Winnebago Man is an interesting film about media. It speaks to the transition of film/video to the immediacy of the Internet, cyber-bullying, a community based on a shared, mediated experience and the lives of people behind the sound bytes and captured glimpses. Rebney insists that only complete losers would be interested in his outtakes and is surprised to find quick-witted die-hard fans who explain that his video is what they turn to when they are down.

The introduction credit sequence is nicely done. It is a montage of classic Winnebago shots and footage spliced with the credits using the Winnebago stripe motif, such as the still pictured above (which has been altered to fit in the image square) and is charged with the song Winnebago Warrior by the Dead Kennedys.

Sunday, March 25, 2012

His Heart is in the Hair

by Drew Martin
I just watched Vidal Sassoon: The Movie, (click left to watch a trailer) about the rags to riches life of Sassoon. It is an amazing story. His father left his family when he was a little boy. He spent part of his childhood in an orphanage and worked as a bicycle messenger in bombed-out London for the military during WWII. He took voice lessons to jettison his Cockney accent when he was turned back at prospective jobs and told to learn English. At 14, his mother had an epiphany that he would be a hair dresser and brought him to a professional who waived his apprentice fee because he liked his good manners. He went from dreading the idea to revolutionizing the hair industry. His hairstyles were influenced by Bauhaus architecture and, in turn, influenced fashion. He is said to have put the top on the miniskirt. His salon team was greeted like the Beatles when they came to America. Pictured here is Nancy Kwan who decided to play chess with her manager during her appointment with Sassoon because she could not witness him cutting off feet of her hair. The result was this timeless bob, which was immediately photographed for Vogue. In 1965, Roman Polanski filmed Repulsion in Sassoon's London salon and then asked Sassoon to cut Mia Farrow's hair for Rosemary's Baby. Sassoon was the first stylist to create a line of hair products, have celebrity endorsements and to promote a lifestyle. The documentary is of course about hair and fashion but most importantly it is about making a statement in any field through ambition and hard work.

Friday, March 23, 2012

Picasso and Braque go to the Movies

by Drew Martin
I just watched an excellent documentary called Picasso And Braque Go To The Movies (click left to see the trailer). It is about the influence of movies on cubism and how cinema and cubism took over and restructured vision to modern principles.

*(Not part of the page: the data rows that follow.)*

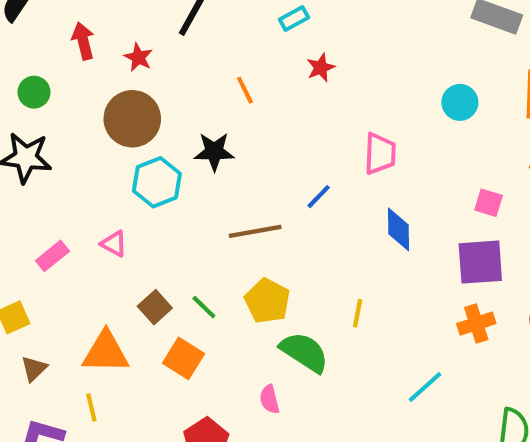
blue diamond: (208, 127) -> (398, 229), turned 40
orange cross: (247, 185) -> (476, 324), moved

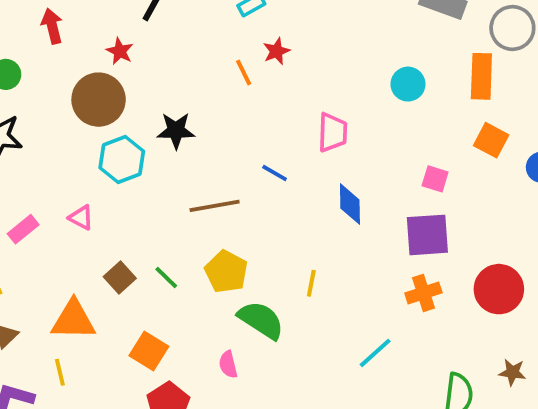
red star: (138, 57) -> (120, 51), moved
orange line: (245, 90) -> (244, 72), moved
blue line: (319, 197) -> (275, 173), turned 76
orange square: (183, 358) -> (149, 351), moved

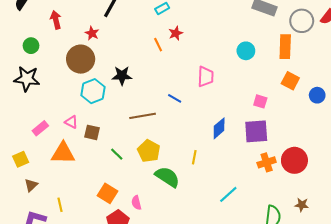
blue diamond: (350, 204) -> (219, 128), moved, turned 50
brown square: (120, 277) -> (92, 132), moved, turned -35
orange cross: (423, 293) -> (267, 162), moved
orange triangle: (73, 320) -> (63, 153), moved
pink semicircle: (228, 365) -> (136, 203), moved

The documentary explains that photography started as a still art (because of the long exposures that were required) but once it became instant, the ability to analyze motion was quickly met with the ability to synthesize movement through film. While cubism is most often thought of a still art governed by geometry, this documentary frames cubism as a complement to cinema that should be viewed more akin to the splicing, editing, and fragmentation of the human form and environment with a temporal experience that we find in film.

Pictured here is Loie Fuller whose serpentine dance was a popular film subject and who moved Max Jacob to exclaim "Rodin is Nothing." This documentary is loaded with clips of the movies, which would have been watched by the cubists at a time when the movie projectors would have been present in the same space as the audience, clicking away as animated machines, spinning reels of film.